The moral? The insistence on monopoly made pay TV in Australia nothing more than a transitional technology.
With the plethora of choice from over-the-top streaming, it won’t be missed.
The sooner any part of the Murdoch empire withers and dies, the better.
I’m still shocked that anyone pays $139 a month for television.
I have Foxtel Now, but only because of the HBO content. The death of Foxtel can’t come soon enough.
Who mourns the passing of a tapeworm?
Any story on at the decline of any News Corp business on Crikey inevitably attracts only one response from its readers: “Hooray! Hallelujah! Can I be the first to spit on its grave!!”
Here’s what those people are celebrating –
– Unemployment for journalists, knowledge workers and support staffers – all of whom (once) paid taxes in Australia.
– The collapse of local supply line businesses – printers, mechanics, media technicians, camera operators, paper manufacturers, delivery drivers, baristas (yes, journos and tv crews drink lots of coffee)…
– a dramatic decline in incomes for other knowledge workers too – graphic artists, photographers, illustrators, writers, book reviewers, freelance specialists… all locals, all who (once) paid taxes in this country…
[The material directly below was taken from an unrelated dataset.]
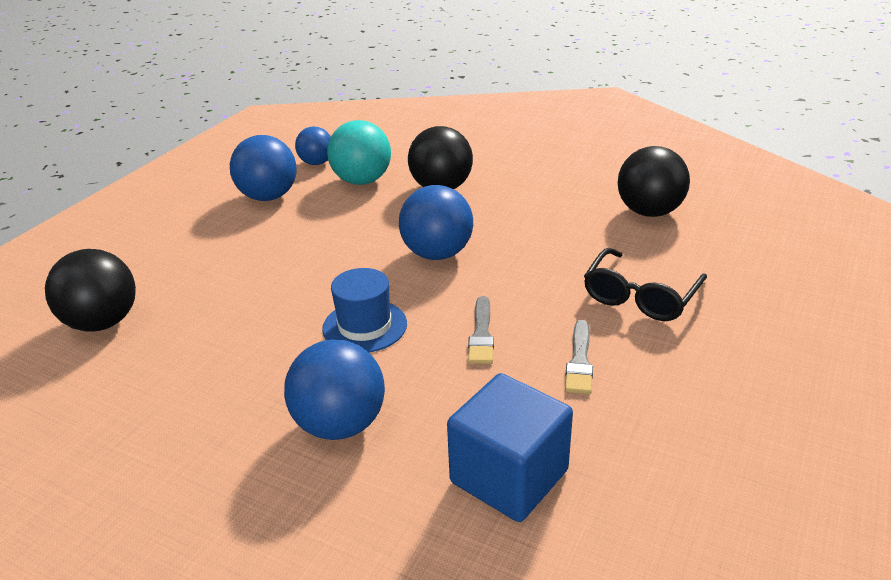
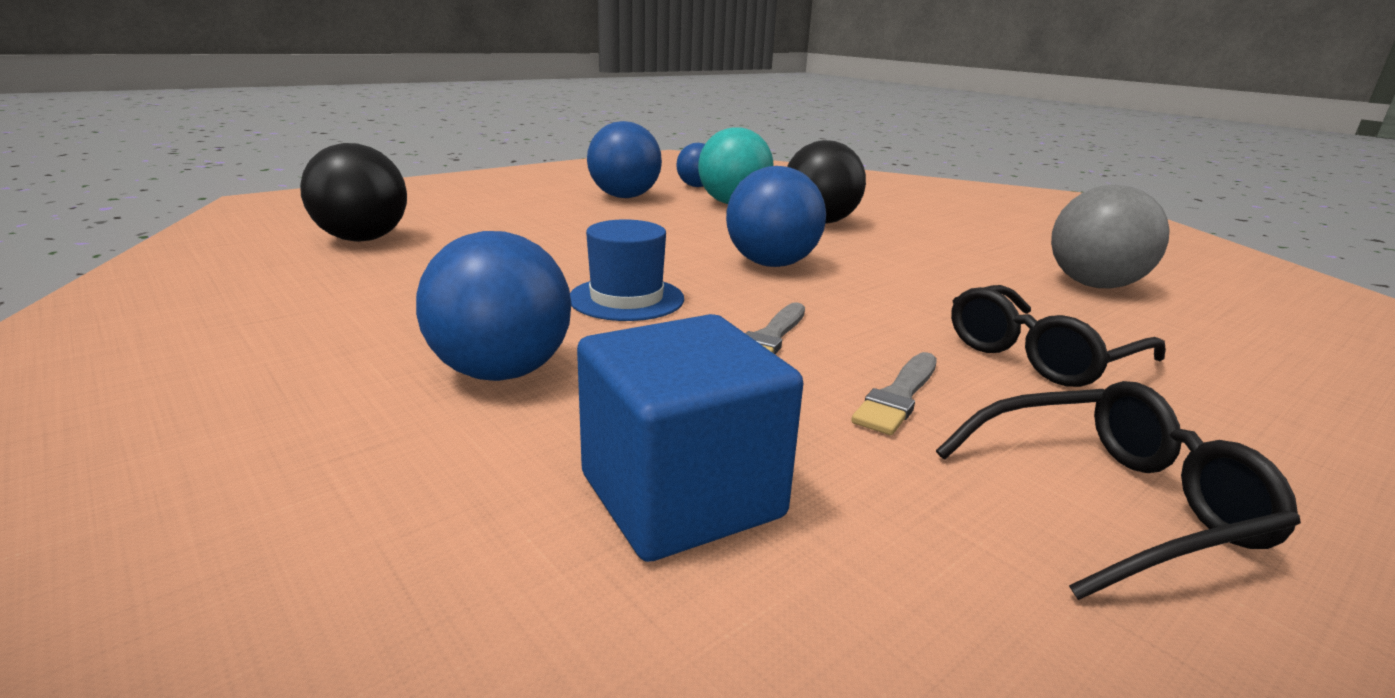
camera: 20 degrees right, 10 degrees down
(649, 212) = (1094, 285): black ball -> grey ball
(708, 401) = (1113, 503): none -> black glasses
– and all those people once employed by said hated organisation, directly and indirectly, have families, who were also able to support local business. All gone…
Yet I still hear cheers in the Crikey Bunker…. But why? The victors in this the destruction of local businesses are you know who – Google and Facebook. Who employ almost no one in Australia and pay even less tax.
Hip, hip…hoo (oops, hang on…)
Yup – except I wouldn’t waste the spit.
Could have been worse – just imagine how many people would have been effected if successive governments hadn’t kowtowed to the Murdoch regime’s rentier schemes, and actually promoted a little ‘competitive tension’.
And, don’t forget, Goebbels also employed a lot of ‘journalists and knowledge workers’, and Germany came out of that period OK.
Nah, that’s not we’re celebrating. Stop with the misdirection, leave the blame squarely with Uncle Phone Hacker. Where it belongs.
… Remember how Murdoch’s Muppets have mourned the passing of other industries – or how they’ve treated unions/workers?
So how do we continue to support and resurrect our media, local arts, film, music, drama industries as well as have robust audience drawing commercial TV, radio and print in the face of a dying but still potent Merde Orc monopoly? The good old days of rural, regional and metro well staffed newsrooms are gone forever as stolen news goes online whether Google, FB or other players pay taxes or not. As CW listed Foxtel’s death throes have been coming a long time thru cost (plus its use as a Fox extremist propaganda channel). As Turnbull says ensuring the PM/government were his was Ruperts focus above all else. There must be repercussions for this abuse of power. RC anyone? As the same time what does the future hold for mostly still dying Oz journalism? How do we ensure a healthy independent media and not a propaganda or business marketing tool?